Work task: From the material that follows, please give the number of lines containing the string "years", and that number alone.
──────────────────────────────
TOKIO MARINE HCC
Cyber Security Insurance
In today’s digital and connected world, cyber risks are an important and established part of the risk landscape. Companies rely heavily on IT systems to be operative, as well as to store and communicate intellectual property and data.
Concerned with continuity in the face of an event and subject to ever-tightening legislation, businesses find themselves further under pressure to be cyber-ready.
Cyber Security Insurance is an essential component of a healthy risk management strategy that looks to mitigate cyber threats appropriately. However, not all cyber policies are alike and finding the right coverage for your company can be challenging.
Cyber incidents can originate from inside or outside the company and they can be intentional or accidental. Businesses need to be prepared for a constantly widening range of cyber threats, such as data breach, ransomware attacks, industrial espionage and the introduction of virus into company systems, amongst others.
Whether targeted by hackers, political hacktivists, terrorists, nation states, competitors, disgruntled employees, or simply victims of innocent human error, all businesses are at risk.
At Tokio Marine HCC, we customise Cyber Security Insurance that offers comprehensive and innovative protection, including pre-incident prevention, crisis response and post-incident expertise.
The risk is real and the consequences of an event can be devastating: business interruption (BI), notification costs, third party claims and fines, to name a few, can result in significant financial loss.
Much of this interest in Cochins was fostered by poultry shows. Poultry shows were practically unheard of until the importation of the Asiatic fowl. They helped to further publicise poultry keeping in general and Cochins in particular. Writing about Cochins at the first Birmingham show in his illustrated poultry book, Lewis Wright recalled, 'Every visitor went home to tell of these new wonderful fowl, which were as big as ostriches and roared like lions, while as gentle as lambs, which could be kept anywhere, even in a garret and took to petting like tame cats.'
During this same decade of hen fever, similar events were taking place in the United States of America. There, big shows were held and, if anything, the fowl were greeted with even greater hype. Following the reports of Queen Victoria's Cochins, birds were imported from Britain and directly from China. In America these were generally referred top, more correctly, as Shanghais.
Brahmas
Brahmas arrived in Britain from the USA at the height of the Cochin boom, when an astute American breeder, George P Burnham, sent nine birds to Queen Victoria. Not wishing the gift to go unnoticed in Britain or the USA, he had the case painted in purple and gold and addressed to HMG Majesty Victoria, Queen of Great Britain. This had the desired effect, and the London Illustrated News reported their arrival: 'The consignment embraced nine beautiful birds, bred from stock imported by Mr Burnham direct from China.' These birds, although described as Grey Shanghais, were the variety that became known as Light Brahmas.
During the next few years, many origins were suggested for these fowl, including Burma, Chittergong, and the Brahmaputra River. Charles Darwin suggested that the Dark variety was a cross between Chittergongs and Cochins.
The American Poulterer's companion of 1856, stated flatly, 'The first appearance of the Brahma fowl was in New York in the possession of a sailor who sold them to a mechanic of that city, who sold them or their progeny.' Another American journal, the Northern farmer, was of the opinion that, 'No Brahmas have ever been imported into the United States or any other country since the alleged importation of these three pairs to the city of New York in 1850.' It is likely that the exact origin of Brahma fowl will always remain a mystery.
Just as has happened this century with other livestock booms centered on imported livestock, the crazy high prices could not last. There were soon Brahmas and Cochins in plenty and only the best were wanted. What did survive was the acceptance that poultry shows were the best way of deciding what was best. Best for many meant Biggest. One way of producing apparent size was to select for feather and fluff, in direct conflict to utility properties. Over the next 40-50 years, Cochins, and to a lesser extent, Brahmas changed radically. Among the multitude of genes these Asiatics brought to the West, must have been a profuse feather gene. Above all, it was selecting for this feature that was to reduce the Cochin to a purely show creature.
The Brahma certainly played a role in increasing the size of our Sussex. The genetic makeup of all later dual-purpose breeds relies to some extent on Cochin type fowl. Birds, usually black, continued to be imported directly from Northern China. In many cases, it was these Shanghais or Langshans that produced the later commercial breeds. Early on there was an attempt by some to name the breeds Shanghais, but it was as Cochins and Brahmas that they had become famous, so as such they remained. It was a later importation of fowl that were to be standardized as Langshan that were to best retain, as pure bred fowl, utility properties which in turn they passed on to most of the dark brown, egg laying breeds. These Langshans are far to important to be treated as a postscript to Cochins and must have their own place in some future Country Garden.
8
──────────────────────────────
Written response: 2